Baby squirrels may have been a reason for last year’s split between the Forest Preserve District of DuPage County and a charitable group that raises money to fund the rehabilitation of wild animals.
The Forest Preserve filed suit against the organization, the DuPage Wildlife Foundation, at its regular meeting, Oct. 20, more than a year after the foundation split from the county. The suit claims the DuPage Wildlife Foundation is holding on to charity money that should belong to the district’s Willowbrook Wildlife Center in Glen Ellyn.
Coco Luedi, president of the Downers Grove-based DuPage Wildlife Foundation, deferred questions about the lawsuit to her lawyers, but did not hold back from accusing the Willowbrook Wildlife Center of unnecessarily euthanizing baby animals.
“Even healthy, young squirrels, they would (euthanize a large number of them and) they would not tell people,” Luedi said. “They closed the back door, they didn’t like anybody going in. ... We’re going to bring this stuff out.”
The story begins in 1982, when an organization, Friends of the Furred and Feathered of DuPage County, was created. That group later changed its name to the Willowbrook Wildlife Foundation. Then in April 2008, with a new board of directors, the group changed its name a second time to the DuPage Wildlife Foundation.
According to Jim Knippen, an attorney for the Forest Preserve, the organization originally told the state of Illinois it would be a nonprofit corporation that existed exclusively to raise money for the Forest Preserve to support wildlife rehabilitation.
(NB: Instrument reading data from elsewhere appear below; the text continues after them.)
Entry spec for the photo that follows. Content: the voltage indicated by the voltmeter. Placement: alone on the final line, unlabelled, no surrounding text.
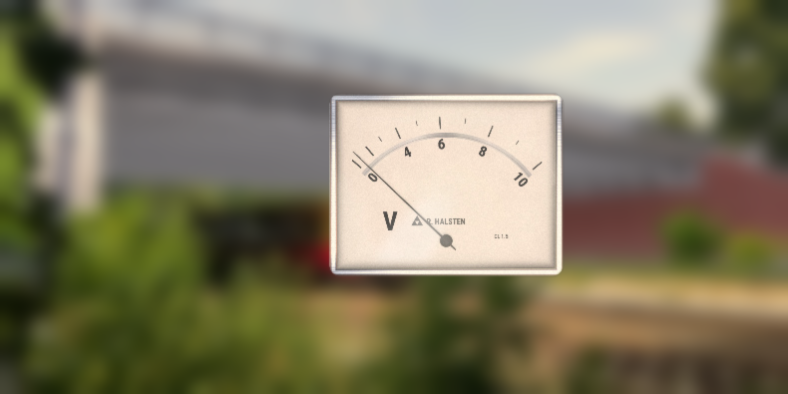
1 V
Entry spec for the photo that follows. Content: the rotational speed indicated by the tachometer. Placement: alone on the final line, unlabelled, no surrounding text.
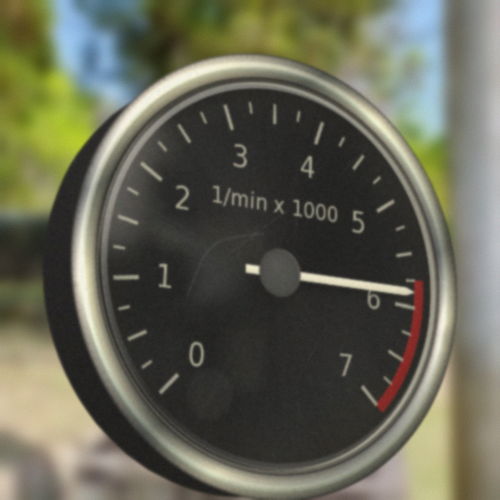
5875 rpm
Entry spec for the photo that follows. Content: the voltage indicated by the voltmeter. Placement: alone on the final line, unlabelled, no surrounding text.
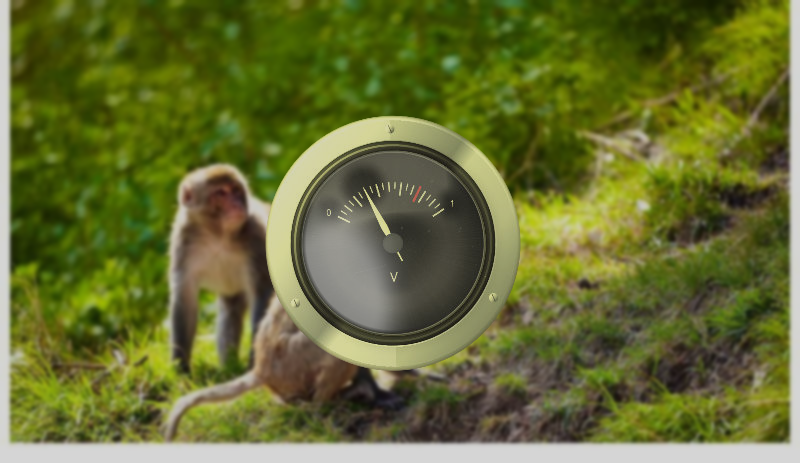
0.3 V
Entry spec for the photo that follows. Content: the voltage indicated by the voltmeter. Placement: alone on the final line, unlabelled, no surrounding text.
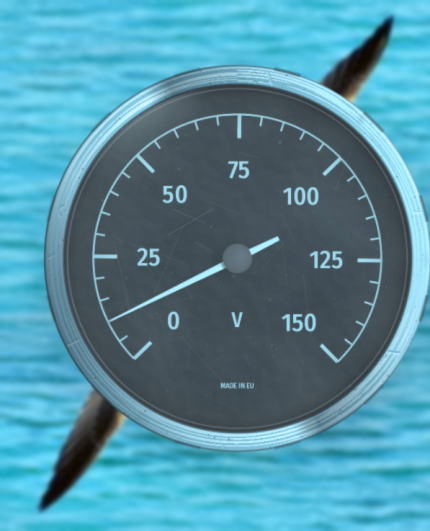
10 V
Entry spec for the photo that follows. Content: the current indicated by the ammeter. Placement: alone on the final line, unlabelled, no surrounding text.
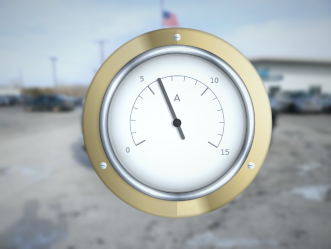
6 A
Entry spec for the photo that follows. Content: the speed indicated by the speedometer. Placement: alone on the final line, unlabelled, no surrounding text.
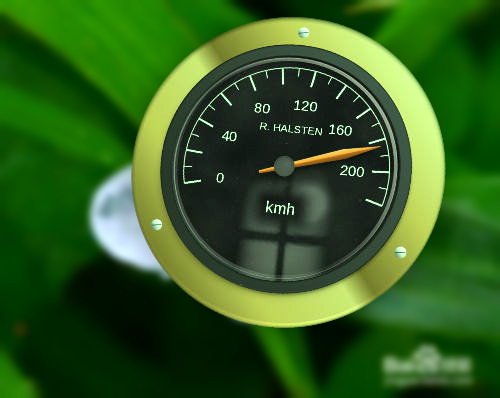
185 km/h
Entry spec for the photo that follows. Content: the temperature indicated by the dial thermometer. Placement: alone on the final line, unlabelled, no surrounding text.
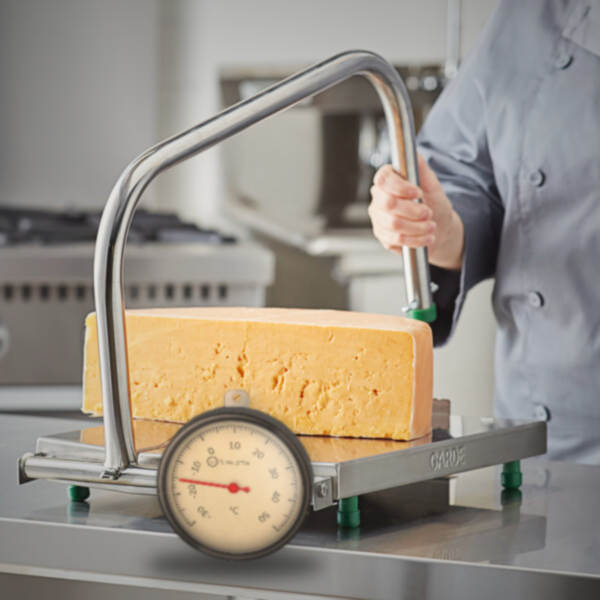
-15 °C
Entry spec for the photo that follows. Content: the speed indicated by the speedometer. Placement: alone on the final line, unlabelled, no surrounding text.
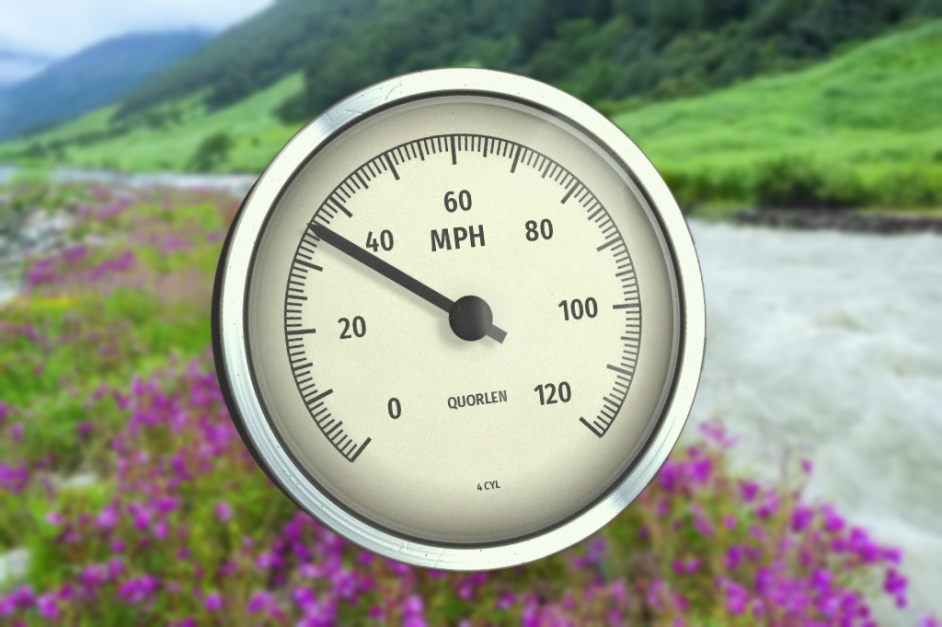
35 mph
Specifically, the foundation supported the Willowbrook Wildlife Center, which treats injured and orphaned animals native to northeastern Illinois.
However, Knippen said, when the organization changed its name to the DuPage Wildlife Foundation in 2008, it also changed its corporate purpose so the Forest Preserve was no longer the exclusive beneficiary of any money raised.
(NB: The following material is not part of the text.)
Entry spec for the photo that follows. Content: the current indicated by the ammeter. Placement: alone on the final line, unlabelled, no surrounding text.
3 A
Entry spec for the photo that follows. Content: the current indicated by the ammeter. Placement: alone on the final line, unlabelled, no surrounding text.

Knippen said what the organization did was legal, but it now must account for all the money it received prior to changing its corporate purpose.
“(People who donated money to the organization) understood that money was being donated for the specific purpose that was on record with the Secretary of State,” Knippen said.
The Forest Preserve now wants the court to stop the DuPage Wildlife Foundation from using money donated to it before April 8, 2008, for anything other than the nonprofit purposes it committed to in its filings with the Secretary of State.
The DuPage Wildlife Foundation split from the forest preserve in June 2008.
In past reports on the foundation’s split from the Forest Preserve, Luedi had accused the district of withholding the foundation’s records and information about the operations of the Willowbrook Wildlife Center.
Knippen said he does not know whether the Willowbrook Wildlife Center has euthanized baby squirrels.
“There are federal (and state) regulations that govern how you deal with wild animals,” Knippen said. “The district stringently follows the wildlife laws of the federal government and the state with regard to wildlife.”